Texto apresentado
■ ■ ■ ■ ■
Além disso, a produção dos frutos de casca rija conheceu “uma forte aposta”, quase duplicando a área (+96%). Neste caso, a mudança foi protagonizada pelos novos pomares de amendoeiras, em especial, no Alentejo e na Beira Interior, determinando um aumento de 97% nesta cultura, e também pelos castanheiros (+52%) e pelas nogueiras (+127%).

O efeito das ajudas

Para a evolução ocorrida, o próprio INE assume que terá contado o incentivo à fruticultura previsto no Programa de Desenvolvimento Rural (PDR 2020), “sendo um dos setores com maior relevância nas medidas de apoio ao investimento”. Já a superfície dedicada ao olival cresceu 12%, tendo a área de vinha permanecido sem alterações.

O Ribatejo e o Oeste continuam a ser a principal região produtora de frutas e hortícolas, onde tomate para indústria, arroz, milho, batata, pera e maçã atingem as maiores produções, de acordo com dados do INE.
■ ■ ■ ■ ■
(Entradas de dados extraídos)
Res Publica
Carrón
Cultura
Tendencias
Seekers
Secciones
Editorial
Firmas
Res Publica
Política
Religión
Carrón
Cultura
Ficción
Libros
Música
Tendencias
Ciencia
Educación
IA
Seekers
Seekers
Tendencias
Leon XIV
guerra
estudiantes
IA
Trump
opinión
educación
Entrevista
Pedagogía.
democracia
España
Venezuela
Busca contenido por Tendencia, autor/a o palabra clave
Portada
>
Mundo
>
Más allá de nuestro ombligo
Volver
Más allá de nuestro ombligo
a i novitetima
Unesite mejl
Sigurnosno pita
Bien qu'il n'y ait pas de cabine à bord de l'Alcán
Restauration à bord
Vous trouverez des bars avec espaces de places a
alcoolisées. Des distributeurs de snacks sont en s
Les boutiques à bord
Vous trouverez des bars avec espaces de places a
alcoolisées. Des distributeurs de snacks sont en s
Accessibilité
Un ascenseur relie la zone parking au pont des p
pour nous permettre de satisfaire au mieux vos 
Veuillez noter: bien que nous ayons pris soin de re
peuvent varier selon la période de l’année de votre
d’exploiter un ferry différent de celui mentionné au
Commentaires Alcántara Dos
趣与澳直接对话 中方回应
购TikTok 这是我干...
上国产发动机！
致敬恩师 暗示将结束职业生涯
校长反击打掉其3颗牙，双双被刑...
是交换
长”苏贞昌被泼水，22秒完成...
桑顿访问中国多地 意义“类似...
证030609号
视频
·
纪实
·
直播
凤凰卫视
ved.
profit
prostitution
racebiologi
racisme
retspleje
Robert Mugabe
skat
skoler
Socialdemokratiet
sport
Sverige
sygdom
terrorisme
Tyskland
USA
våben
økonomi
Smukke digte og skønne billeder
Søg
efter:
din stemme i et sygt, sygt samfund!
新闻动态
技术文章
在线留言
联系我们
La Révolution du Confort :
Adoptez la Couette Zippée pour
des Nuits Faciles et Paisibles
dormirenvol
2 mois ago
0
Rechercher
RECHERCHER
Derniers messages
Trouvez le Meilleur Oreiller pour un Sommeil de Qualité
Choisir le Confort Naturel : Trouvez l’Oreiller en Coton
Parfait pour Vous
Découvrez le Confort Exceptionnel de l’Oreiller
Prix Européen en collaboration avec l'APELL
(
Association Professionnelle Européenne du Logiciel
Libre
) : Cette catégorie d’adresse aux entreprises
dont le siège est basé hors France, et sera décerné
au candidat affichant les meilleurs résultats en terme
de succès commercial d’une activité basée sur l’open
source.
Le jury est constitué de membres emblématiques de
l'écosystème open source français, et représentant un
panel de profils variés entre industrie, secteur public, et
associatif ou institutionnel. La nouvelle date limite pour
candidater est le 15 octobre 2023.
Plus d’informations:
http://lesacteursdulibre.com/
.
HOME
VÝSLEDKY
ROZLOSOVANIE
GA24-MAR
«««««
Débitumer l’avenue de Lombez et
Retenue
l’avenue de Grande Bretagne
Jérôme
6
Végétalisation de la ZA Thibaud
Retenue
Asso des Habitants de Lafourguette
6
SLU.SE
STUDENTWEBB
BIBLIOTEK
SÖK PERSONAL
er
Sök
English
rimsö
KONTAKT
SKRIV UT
■ ■ ■ ■ ■
Tarefa A
Segundo o texto sobre a fruticultura, qual é a principal região produtora de frutas e hortícolas?
Tarefa B
Escreva a continuação do texto sobre a fruticultura a partir do ponto em que termina.
Este material não tem qualquer relação com o texto sobre a fruticultura.

Resposta escrita A
O Ribatejo e o Oeste.

Resposta escrita B
Muito do investimento realizado tem-se traduzido num aumento das exportações e, em alguns casos, o país tornou-se mesmo exportador líquido, de que são exemplo o tomate para indústria, as maçãs e peras, as cenouras e nabos, as couves e as alfaces, indicam os dados do INE relativos ao período entre janeiro e outubro de 2020, comparando com o mesmo período de 2019.

Há situações em que o país produz e exporta mas mesmo assim as importações ganham. É o caso da batata, dos citrinos, das uvas, das cerejas, mas também de pêssegos e damascos, melões e melancias, cebolas e alhos, pepinos e vagens.

A propósito dos mercados, Gonçalo Santos de Andrade, presidente da Portugal Fresh, vê o futuro do setor com “otimismo moderado”, mas espera “um aumento da procura pelo crescimento dos hábitos saudáveis e da demografia em algumas geografias, principalmente nos mercados asiáticos”.

As razões da FAO

Os benefícios das frutas e legumes vão muito além do retorno económico para quem as produz e comercializa. A agência das Nações Unidas para a agricultura e alimentação (FAO) entendeu dedicar 2021 a estes setores com vários argumentos: a começar pela sua importância para uma dieta saudável, pelo impacto na preservação da biodiversidade e pelo seu contributo para a melhoria da qualidade de vida dos agricultores familiares.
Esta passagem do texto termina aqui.